Por falar em voto, o paraense radicado em Ribeirão Preto foi um dos principais idealizadores do movimento “Democracia Corintiana”. Que tinha como principal ideal que todas as decisões referentes ao time de futebol seriam votadas por todos os funcionários do clube! Do mais humilde ao presidente, todos teriam o mesmo peso de voto! Com isso, os jogadores decidiam se deveriam ou não se concentrar antes dos jogos, quais outros jogadores eram necessários para a melhoria do time (como foi o caso de Leão!), e até como o dinheiro do “bicho” (premiação dada por êxitos alcançados dentro de campo), deveria ser dividido de maneira igualitária entre os jogadores, roupeiros, motoristas e todos os outros funcionários do clube!

Era uma ideia de igualdade de direitos e deveres entre todos em um país que ainda estava na mão de uma ditadura! Obviamente, muitos não foram a favor desse conceito de liberdade, mas o que fazer? O Corinthians era o time mais popular de São Paulo, e Sócrates, o cabeça do movimento era não só um dos maiores jogadores do clube, como da Seleção Brasileira!
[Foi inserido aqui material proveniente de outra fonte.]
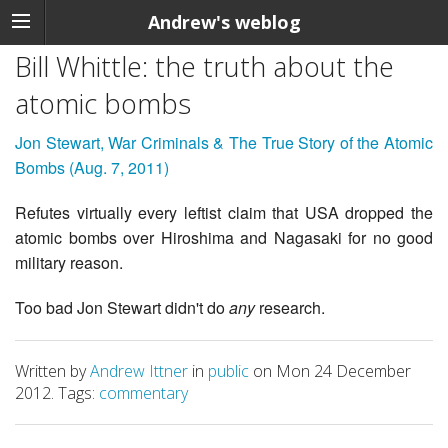
Andrew's weblog
Bill Whittle: the truth about the
atomic bombs
Jon Stewart, War Criminals & The True Story of the Atomic
Bombs (Aug. 7, 2011)
Refutes virtually every leftist claim that USA dropped the
atomic bombs over Hiroshima and Nagasaki for no good
military reason.
Too bad Jon Stewart didn't do
any
research.
Written by
Andrew Ittner
in
public
on Mon 24 December
2012. Tags:
commentary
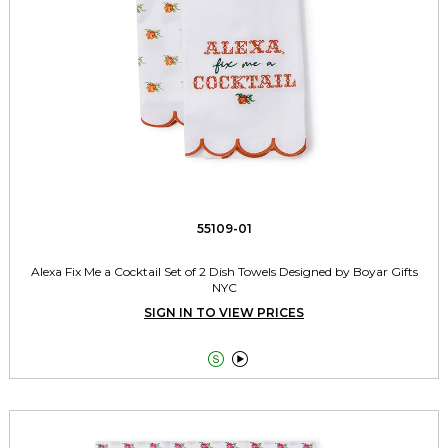
55109-01
Alexa Fix Me a Cocktail Set of 2 Dish Towels Designed by Boyar Gifts
NYC
SIGN IN TO VIEW PRICES


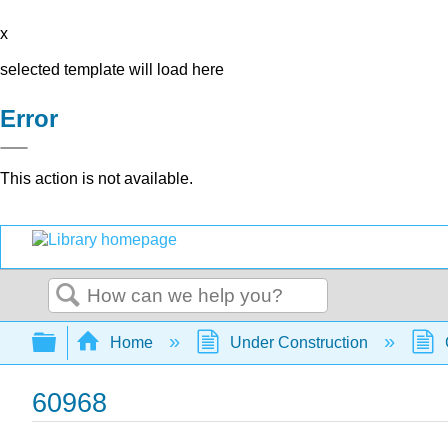
x
selected template will load here
Error
This action is not available.
Search
Expand/collapse global hierarchy
Home
Under Construction
60968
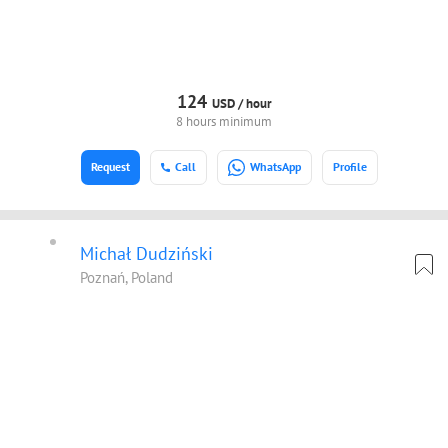
124
USD /
hour
8 hours minimum
Request
Call
WhatsApp
Profile
Michał Dudziński
Poznań, Poland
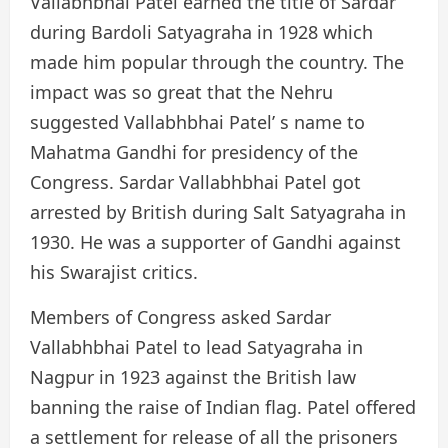
Vallabhbhai Patel earned the title of Sardar
during Bardoli Satyagraha in 1928 which
made him popular through the country. The
impact was so great that the Nehru
suggested Vallabhbhai Patel’ s name to
Mahatma Gandhi for presidency of the
Congress. Sardar Vallabhbhai Patel got
arrested by British during Salt Satyagraha in
1930. He was a supporter of Gandhi against
his Swarajist critics.
Members of Congress asked Sardar
Vallabhbhai Patel to lead Satyagraha in
Nagpur in 1923 against the British law
banning the raise of Indian flag. Patel offered
a settlement for release of all the prisoners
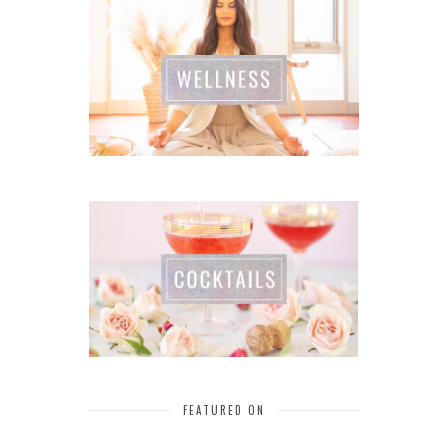
FEATURED ON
Mesmo com alguns reacionários de plantão a atacar essa ideologia com viés marxista em meio ao futebol, e algumas “fichadas” recebidas pelos policiais, o Regime Militar do início dos anos 1980 já não tinha forças suficientes para impedir essa revolução política dentro do futebol, ou seria do futebol dentro da política?
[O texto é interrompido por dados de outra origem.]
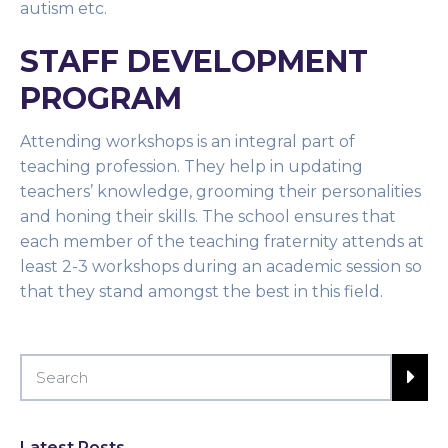
autism etc.
STAFF DEVELOPMENT
PROGRAM
Attending workshops is an integral part of
teaching profession. They help in updating
teachers’ knowledge, grooming their personalities
and honing their skills. The school ensures that
each member of the teaching fraternity attends at
least 2-3 workshops during an academic session so
that they stand amongst the best in this field.
Latest Posts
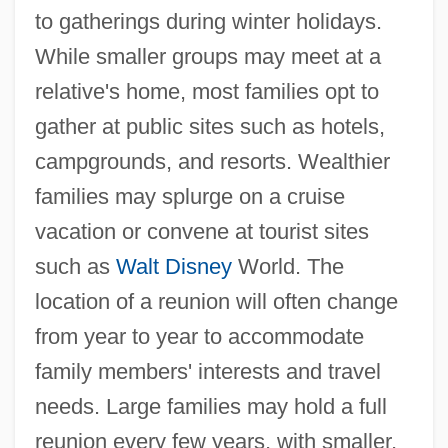
to gatherings during winter holidays.
While smaller groups may meet at a
relative's home, most families opt to
gather at public sites such as hotels,
campgrounds, and resorts. Wealthier
families may splurge on a cruise
vacation or convene at tourist sites
such as
Walt Disney
World. The
location of a reunion will often change
from year to year to accommodate
family members' interests and travel
needs. Large families may hold a full
reunion every few years, with smaller,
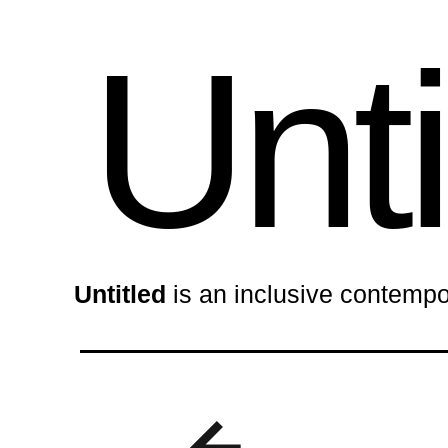
Unti
Untitled
is an inclusive contempo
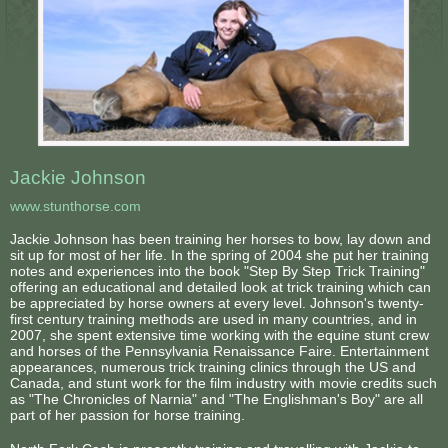
Jackie Johnson
www.stunthorse.com
Jackie Johnson has been training her horses to bow, lay down and
sit up for most of her life. In the spring of 2004 she put her training
notes and experiences into the book "Step By Step Trick Training"
offering an educational and detailed look at trick training which can
be appreciated by horse owners at every level. Johnson's twenty-
first century training methods are used in many countries, and in
2007, she spent extensive time working with the equine stunt crew
and horses of the Pennsylvania Renaissance Faire. Entertainment
appearances, numerous trick training clinics through the US and
Canada, and stunt work for the film industry with movie credits such
as "The Chronicles of Narnia" and "The Englishman's Boy" are all
part of her passion for horse training.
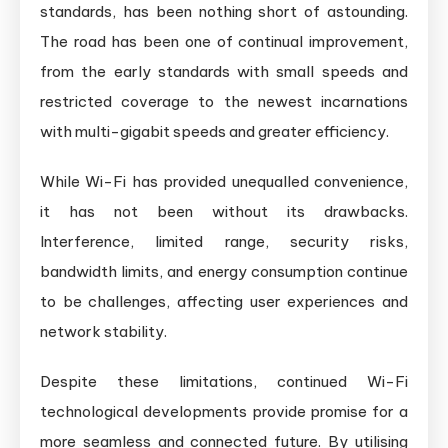
standards, has been nothing short of astounding.
The road has been one of continual improvement,
from the early standards with small speeds and
restricted coverage to the newest incarnations
with multi-gigabit speeds and greater efficiency.
While Wi-Fi has provided unequalled convenience,
it has not been without its drawbacks.
Interference, limited range, security risks,
bandwidth limits, and energy consumption continue
to be challenges, affecting user experiences and
network stability.
Despite these limitations, continued Wi-Fi
technological developments provide promise for a
more seamless and connected future. By utilising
Entretanto, aquele viés revolucionário do “Magrão” (apelido carinhoso recebido a sua elevada estatura, mas estrutura corpórea magra), não se restringia ao clube de futebol que defendia. Buscando a redemocratização parcimoniosa do país ele militou na campanha “Diretas Já”, entre os anos de 1983 e 1984, que visava aprovar as eleições diretas para presidente da república no país por meio da proposta de Emenda Constitucional Dante de Oliveira que seria votada pelo congresso nacional.


Sócrates convocou o povo as ruas de São Paulo como forma de pressionar a aprovação da lei, participou de showmícios dedicados a divulgar a causa e garantiu que se a Emenda Dante de Oliveira fosse aprovada ele continuaria a jogar no futebol brasileiro, mesmo o Corinthians recebendo boas propostas de clubes italianos para a compra de seu passe! Como a lei não foi aprovada, ele embarcou rumo a Florença para jogar na Fiorentina por uma temporada…

Ao ler tais atitudes, pensava comigo ainda nos anos 2000, quando os salários nem se comparavam aos atuais, mais já eram altos. – Que jogador atualmente teria tal coragem de perder seu pé de meia em prol de um ideal que nem ele sabia se mesmo aprovado, seria bem-sucedido? Nenhum me veio a cabeça!

Eu que sempre fui fã de pessoas revolucionárias começava a deixar meu ódio ao Corinthians de lado e admirar aquela figura. A mesma figura que ouvia meus parentes mais velhos xingarem por ter errado o primeiro pênalti contra a França naquela fatídica quarta de final do Mundial do México em 1986. Ou que criticavam pelo seu já conhecido gosto por bebidas alcoólicas e cigarros!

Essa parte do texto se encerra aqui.